Let's hope the governments of Pakistan, Afghanistan and India learned something from the experience of those two previous catastrophes and can avoid the mistakes associated with an inadequate early response, inaccurate assessment and lack of coordination between national governments, all of which led to needless suffering.

The idea should be to ensure a quick and generous worldwide response - in terms of search-and-rescue operations, emergency medical assistance and management of the newly homeless - a response that is coordinated with national rescue efforts. Victims, most of them trapped under rubble, rarely survive longer than the first few days following an earthquake.

For this latest quake, the smooth coordination between international and domestic relief efforts will make the crucial difference between life and death, given the fact that it struck in remote mountainous areas of the disputed region of Kashmir, which straddles the border between Pakistan and India.

It is a pity that the political sensitivities existing between the two nuclear powers, long bogged down in their dispute over Kashmir, have prevented Islamabad from accepting offers of emergency relief and rescue from New Delhi. India - whose death toll is less than 1,000, compared with more than 30,000 and rising for Pakistan at press time - could contribute so much more, given its neighbouring proximity.

At this stage, the full extent of the horrific event, which has claimed entire communities, has yet to unfold fully. Once it does, Pakistan will need all of the assistance it can get from the international community, even from India.

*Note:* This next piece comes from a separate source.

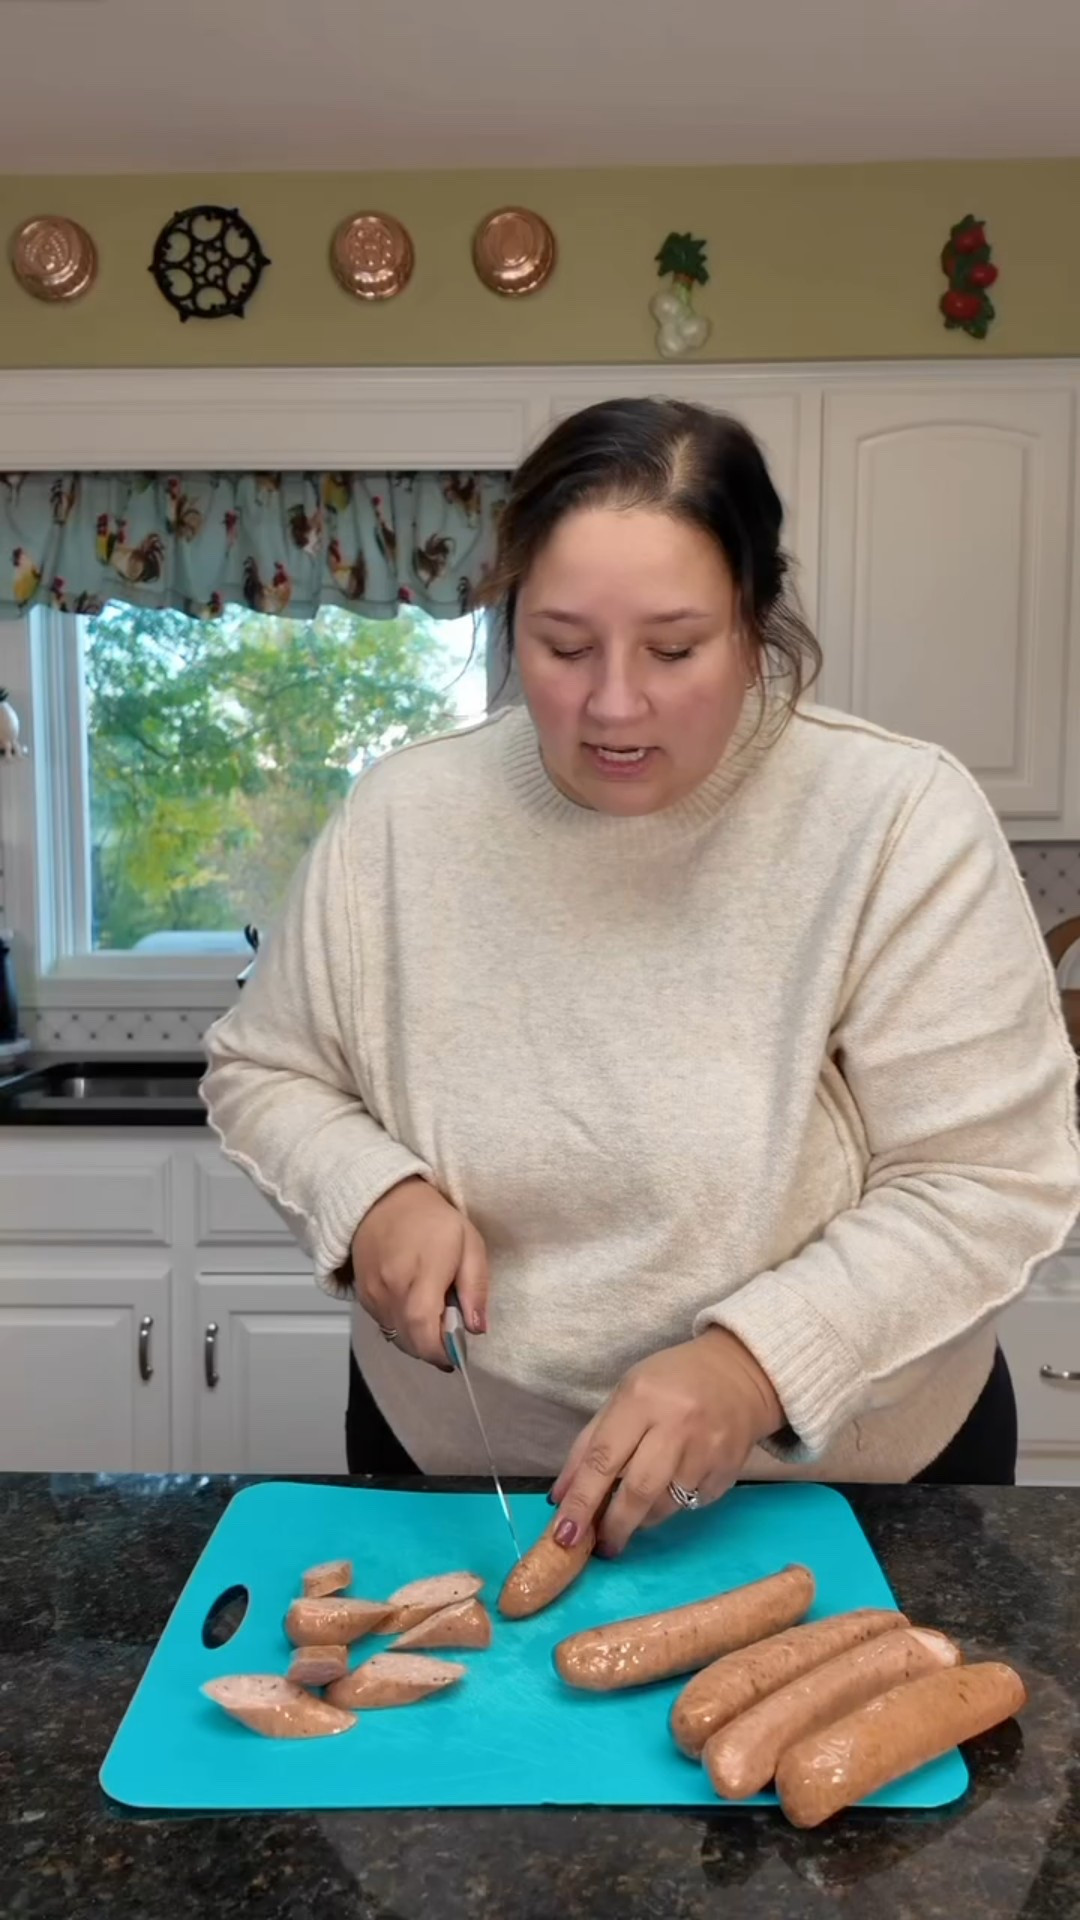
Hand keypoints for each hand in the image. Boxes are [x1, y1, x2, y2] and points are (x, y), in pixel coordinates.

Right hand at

Perhaps Pakistan does have valid historical reasons for wanting to decline aid from India, even in this hour of desperate need. But it would take an extraordinary amount of cynicism on its part to spurn Indian gestures of goodwill while Pakistani victims are fighting for their very lives underneath the rubble. Survivors are desperately struggling with homelessness and a lack of basic necessities like food, medicine and sanitation.

Reports are that survivors are facing a number of immediate problems - freezing night-time temperatures, scarcity of food, a shortage of shelter and non-existent healthcare - requiring a response that may not arrive soon enough. No individual government can ever rise alone to the gargantuan challenges in the aftermath of a natural disaster of this magnitude.

But this does not mean that what Pakistan accepts from India is charity, because Pakistan can return the favour. While some affected areas in Pakistan are more easily accessible to Indian rescuers and relief supplies, and vice versa. Desperate victims, regardless of nationality, deserve effective and timely assistance from anyone who is able to help.

It may be wishful thinking, but by offering mutual assistance, this humanitarian crisis could very well turn out to be the most important confidence-building measure in the history of Pakistani-Indian relations. In the aftermath of last year's tsunami that killed about 250,000 - most of them in Indonesia's restive Aceh province - some good did come about: the Indonesian government and separatist rebels in Aceh agreed to a cease-fire that paved the way to a peace agreement that remains in force today.

Both Pakistan and India may find in this shared crisis, with their deeply felt sense of loss and grief, a unique opportunity for developing a sense of solidarity and begin to regard each other in a new and positive light. Despite the differences between the two countries, the citizens of each belong to a common humanity that is capable of goodness and generosity.